--- Provided data ---
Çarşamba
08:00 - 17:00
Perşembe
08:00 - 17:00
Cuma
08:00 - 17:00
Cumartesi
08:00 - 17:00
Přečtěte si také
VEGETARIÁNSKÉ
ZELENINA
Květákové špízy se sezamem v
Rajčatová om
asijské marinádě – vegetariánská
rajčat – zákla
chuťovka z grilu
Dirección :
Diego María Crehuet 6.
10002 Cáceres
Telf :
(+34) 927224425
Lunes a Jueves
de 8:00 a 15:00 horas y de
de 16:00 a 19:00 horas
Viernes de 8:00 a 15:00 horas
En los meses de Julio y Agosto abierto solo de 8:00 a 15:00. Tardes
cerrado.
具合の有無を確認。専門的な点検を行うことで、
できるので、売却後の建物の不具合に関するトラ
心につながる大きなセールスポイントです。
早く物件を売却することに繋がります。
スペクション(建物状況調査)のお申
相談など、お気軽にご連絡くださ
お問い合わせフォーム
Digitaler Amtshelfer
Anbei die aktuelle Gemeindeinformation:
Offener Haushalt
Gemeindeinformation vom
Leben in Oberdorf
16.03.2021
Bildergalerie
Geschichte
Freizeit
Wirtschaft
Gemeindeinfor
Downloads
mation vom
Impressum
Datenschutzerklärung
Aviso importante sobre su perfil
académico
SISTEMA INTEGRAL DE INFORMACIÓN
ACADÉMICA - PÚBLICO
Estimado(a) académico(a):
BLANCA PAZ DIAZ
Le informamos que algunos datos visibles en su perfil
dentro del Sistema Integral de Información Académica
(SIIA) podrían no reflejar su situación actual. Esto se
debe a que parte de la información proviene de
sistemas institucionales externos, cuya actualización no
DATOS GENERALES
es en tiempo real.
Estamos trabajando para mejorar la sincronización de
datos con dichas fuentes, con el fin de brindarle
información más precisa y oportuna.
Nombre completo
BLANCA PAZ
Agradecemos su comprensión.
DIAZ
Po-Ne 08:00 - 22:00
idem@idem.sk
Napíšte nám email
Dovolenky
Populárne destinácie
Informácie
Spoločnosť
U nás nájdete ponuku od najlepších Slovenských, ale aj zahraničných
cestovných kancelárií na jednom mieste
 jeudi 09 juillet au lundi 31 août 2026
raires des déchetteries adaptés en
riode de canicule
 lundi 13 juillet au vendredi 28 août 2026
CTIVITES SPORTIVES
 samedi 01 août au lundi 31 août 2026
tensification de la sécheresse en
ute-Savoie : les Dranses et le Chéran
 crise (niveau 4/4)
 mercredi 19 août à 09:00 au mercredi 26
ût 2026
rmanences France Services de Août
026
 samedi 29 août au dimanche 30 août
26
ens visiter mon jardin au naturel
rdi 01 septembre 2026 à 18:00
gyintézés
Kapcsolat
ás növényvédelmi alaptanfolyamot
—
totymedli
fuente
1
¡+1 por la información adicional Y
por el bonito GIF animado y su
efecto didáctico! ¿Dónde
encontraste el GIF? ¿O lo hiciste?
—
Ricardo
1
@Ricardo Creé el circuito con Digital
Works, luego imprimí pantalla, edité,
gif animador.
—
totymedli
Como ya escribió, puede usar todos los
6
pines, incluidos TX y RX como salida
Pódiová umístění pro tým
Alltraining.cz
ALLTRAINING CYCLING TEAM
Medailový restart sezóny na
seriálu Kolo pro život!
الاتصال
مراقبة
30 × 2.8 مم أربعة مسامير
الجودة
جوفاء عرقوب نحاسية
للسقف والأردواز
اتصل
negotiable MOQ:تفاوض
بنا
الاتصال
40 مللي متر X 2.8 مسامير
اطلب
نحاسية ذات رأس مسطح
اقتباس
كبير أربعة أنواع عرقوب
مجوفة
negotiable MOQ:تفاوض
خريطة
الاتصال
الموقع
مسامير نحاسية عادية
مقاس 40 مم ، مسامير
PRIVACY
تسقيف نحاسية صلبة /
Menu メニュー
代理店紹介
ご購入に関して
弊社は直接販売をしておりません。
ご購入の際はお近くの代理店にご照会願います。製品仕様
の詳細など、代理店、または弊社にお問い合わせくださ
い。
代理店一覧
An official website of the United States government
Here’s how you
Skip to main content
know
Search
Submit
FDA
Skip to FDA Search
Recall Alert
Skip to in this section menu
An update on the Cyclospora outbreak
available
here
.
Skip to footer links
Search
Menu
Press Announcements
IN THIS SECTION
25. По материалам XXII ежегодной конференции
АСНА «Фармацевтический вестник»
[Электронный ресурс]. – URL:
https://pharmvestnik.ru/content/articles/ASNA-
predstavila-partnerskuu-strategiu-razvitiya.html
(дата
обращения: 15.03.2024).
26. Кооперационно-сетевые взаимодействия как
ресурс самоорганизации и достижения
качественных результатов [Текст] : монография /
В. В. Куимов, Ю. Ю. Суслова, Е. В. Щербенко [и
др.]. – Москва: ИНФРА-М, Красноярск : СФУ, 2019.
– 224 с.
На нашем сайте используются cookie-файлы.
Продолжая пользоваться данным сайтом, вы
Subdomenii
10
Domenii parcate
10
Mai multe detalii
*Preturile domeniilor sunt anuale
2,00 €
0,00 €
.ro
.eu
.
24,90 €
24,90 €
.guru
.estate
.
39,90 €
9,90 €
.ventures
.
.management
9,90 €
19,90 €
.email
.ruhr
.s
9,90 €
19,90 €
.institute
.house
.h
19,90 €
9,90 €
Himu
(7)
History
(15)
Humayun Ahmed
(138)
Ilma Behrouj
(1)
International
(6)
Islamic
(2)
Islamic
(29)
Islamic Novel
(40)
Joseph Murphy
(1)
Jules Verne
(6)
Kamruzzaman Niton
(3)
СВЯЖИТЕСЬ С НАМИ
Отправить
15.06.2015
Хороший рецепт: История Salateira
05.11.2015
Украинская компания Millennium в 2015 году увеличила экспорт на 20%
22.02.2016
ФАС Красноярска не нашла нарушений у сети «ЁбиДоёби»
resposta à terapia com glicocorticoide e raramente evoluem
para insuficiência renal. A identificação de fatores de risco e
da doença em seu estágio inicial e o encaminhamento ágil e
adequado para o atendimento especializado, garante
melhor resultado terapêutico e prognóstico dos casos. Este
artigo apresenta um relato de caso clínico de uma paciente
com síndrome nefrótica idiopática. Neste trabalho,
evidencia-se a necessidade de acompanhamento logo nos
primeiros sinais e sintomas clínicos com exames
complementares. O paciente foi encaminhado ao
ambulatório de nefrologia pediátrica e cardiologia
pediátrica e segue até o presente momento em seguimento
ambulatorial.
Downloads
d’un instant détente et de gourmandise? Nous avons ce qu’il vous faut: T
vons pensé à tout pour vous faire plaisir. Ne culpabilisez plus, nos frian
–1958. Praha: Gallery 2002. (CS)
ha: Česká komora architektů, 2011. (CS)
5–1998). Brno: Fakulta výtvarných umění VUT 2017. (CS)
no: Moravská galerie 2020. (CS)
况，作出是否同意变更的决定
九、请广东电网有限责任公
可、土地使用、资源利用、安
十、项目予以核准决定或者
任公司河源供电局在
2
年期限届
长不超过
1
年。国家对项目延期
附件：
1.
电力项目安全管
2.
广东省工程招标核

--- Exercise ---
For the string "نحاسية", show each line of the entries above where it occurs.

--- Solution to the exercise ---
جوفاء عرقوب نحاسية
نحاسية ذات رأس مسطح
مسامير نحاسية عادية
تسقيف نحاسية صلبة /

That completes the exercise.